Wenig überraschend ist daher, dass auf den Demonstrationen am 1. Mai vor allem höhere Löhne gefordert wurden. Arbeitgeberverbände, unternehmernahe Ökonomen und viele Medien blasen jedoch bereits zum präventiven Angriff auf Gewerkschaften und Beschäftigte und mahnen in den anstehenden Tarifrunden zur Zurückhaltung bei Forderungen nach Lohnerhöhungen. Dabei argumentieren sie immer wieder mit der hierzulande vielzitierten Lohn-Preis-Spirale.

Tatsächlich lässt sich die Behauptung, höhere Löhne verstärkten die Inflation, weder empirisch noch ökonomisch belegen. Zunächst bräuchte es für die Durchsetzung von Lohnerhöhungen, die umfangreich genug wären, um tatsächlich Auswirkungen auf die Preisentwicklung zu haben, beinahe allmächtige Gewerkschaften. Nichts jedoch könnte weiter entfernt von der Wirklichkeit sein, sinkt doch seit Jahrzehnten der gewerkschaftliche Organisationsgrad – weniger als die Hälfte der Beschäftigten fällt hierzulande überhaupt unter einen Tarifvertrag. Ohnehin können Unternehmen aufgrund der Konkurrenz Preise nicht beliebig erhöhen.

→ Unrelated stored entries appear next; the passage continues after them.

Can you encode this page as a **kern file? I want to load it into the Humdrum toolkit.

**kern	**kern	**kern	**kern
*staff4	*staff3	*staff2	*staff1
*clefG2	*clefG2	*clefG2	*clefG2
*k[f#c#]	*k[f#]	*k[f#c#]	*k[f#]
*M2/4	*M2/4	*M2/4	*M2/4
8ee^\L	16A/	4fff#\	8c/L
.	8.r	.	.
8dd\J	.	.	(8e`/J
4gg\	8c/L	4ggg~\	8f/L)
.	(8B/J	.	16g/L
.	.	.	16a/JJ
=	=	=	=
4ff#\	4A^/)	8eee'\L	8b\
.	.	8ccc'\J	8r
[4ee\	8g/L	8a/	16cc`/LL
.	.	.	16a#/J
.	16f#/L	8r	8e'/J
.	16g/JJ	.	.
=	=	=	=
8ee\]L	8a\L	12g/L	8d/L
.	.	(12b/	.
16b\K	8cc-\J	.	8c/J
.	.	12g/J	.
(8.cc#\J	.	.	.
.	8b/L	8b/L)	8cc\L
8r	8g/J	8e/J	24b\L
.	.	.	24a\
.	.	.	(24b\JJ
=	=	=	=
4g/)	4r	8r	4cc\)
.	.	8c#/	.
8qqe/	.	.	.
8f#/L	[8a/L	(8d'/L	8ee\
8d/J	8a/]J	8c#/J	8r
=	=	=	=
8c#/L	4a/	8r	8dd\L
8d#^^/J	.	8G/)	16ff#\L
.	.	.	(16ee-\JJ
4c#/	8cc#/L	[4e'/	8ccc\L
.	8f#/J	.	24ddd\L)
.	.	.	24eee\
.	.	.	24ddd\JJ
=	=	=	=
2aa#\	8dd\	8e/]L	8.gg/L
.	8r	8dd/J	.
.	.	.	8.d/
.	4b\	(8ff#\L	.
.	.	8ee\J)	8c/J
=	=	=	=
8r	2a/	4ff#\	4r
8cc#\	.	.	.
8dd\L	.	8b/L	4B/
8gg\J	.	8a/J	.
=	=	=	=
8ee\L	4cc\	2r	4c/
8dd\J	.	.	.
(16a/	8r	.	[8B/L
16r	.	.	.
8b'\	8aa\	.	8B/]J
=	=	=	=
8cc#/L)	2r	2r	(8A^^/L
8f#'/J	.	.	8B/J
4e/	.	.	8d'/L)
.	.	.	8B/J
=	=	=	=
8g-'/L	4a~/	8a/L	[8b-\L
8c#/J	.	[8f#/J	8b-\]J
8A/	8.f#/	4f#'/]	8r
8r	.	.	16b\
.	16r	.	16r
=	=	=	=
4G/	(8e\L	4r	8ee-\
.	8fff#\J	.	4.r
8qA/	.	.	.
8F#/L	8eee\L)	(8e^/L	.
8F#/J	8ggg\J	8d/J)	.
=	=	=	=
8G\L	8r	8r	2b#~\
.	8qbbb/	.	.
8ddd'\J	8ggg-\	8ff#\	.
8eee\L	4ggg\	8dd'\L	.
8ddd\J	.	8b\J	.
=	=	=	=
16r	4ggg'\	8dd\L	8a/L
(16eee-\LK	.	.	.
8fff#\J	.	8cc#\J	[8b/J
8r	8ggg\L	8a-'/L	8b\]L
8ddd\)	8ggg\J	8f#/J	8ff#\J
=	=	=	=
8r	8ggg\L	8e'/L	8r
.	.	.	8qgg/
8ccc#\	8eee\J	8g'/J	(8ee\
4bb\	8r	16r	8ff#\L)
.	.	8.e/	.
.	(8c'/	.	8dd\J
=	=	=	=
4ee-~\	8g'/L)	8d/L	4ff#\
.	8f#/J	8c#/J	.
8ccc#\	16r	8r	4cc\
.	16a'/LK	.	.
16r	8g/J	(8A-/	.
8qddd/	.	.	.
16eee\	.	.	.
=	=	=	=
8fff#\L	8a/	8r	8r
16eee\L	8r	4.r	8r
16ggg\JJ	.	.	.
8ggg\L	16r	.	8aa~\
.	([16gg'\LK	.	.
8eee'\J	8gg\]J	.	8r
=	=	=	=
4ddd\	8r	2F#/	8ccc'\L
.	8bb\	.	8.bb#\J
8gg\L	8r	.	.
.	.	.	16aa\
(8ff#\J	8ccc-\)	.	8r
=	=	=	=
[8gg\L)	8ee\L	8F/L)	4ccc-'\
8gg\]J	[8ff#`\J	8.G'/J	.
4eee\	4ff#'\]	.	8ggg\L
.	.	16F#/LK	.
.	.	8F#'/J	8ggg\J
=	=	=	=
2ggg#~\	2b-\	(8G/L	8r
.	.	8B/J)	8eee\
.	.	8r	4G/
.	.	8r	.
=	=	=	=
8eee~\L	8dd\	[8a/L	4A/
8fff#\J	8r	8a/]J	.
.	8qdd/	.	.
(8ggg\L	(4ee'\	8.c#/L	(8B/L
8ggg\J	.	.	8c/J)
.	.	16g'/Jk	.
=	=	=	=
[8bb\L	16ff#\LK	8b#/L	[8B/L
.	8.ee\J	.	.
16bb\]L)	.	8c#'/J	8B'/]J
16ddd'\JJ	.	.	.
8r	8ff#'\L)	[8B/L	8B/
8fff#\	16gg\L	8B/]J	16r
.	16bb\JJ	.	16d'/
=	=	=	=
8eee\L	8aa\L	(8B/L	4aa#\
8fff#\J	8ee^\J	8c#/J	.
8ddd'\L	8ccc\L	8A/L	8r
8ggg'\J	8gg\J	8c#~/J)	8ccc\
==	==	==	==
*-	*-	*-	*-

Mit Blick auf die derzeitige Entwicklung scheint die Warnung vor der Lohn-Preis-Spirale besonders absurd. Der Grund für die wachsende Inflation lässt sich ziemlich eindeutig benennen: Es sind nicht die Löhne, sondern es ist der rasante Anstieg der Rohstoffpreise, insbesondere im Energiesektor, der die Preise auch in anderen Bereichen nach oben treibt.

Tatsächlich will, wer die Lohn-Preis-Spirale in Anschlag bringt, vor allem eines: Die Preissteigerungen auf die Lohnabhängigen abwälzen. Sie sollen »den Gürtel enger schnallen« beziehungsweise die Heizung herunterdrehen und einen Kaufkraftverlust hinnehmen. »Die fetten Jahre sind erst einmal vorbei«, sagte beispielsweise der Präsident der Bundesvereinigung der Deutschen Arbeitgeberverbände, Rainer Dulger, der Tageszeitung Augsburger Allgemeine – freilich waren für die Beschäftigten bereits diese »fetten Jahre« nicht gerade üppig.

Das gilt jedoch selbstverständlich nicht für Kapitalbesitzer. Deren Renditen wachsen trotz Covid-19-Pandemie und Ukraine-Krieg nahezu unaufhaltsam. Der seit Jahren anhaltende Trend, dass die Kapitaleinkünfte hierzulande deutlich schneller steigen als die Arbeitseinkommen, setzt sich weiter fort. So planen die Dax-Konzerne, in diesem Jahr soviel Geld an ihre Aktionäre auszuschütten wie nie zuvor: 70 Milliarden Euro und damit doppelt soviel wie im vergangenen Jahr. Allein der bayerische Autokonzern BMW verfünffacht seine Ausschüttung im Vergleich zum Vorjahr, während die Beschäftigten bei ihren Lohnansprüchen doch bitte die schwierige wirtschaftliche Gesamtsituation berücksichtigen sollen.

Trotzdem bleiben politische und mediale Appelle an das Kapital, auf Gewinn zu verzichten, aus. Dass die Gewinnmargen der Unternehmen steigen müssen, erscheint als unumstößliches Naturgesetz. Während der Ruf nach »moderaten Lohnforderungen« und Gehaltsverzicht in Krisenzeiten Tradition hat, kämen die Herrschenden wohl kaum auf die Idee, Gewinnverzicht zu predigen, und eine Forderung an die Unternehmen, die Preise nicht anzuheben, um so die Lohn-Preis-Spirale zu durchbrechen, dürfte in den Vorstandsetagen wohl nur mit schallendem Gelächter quittiert werden.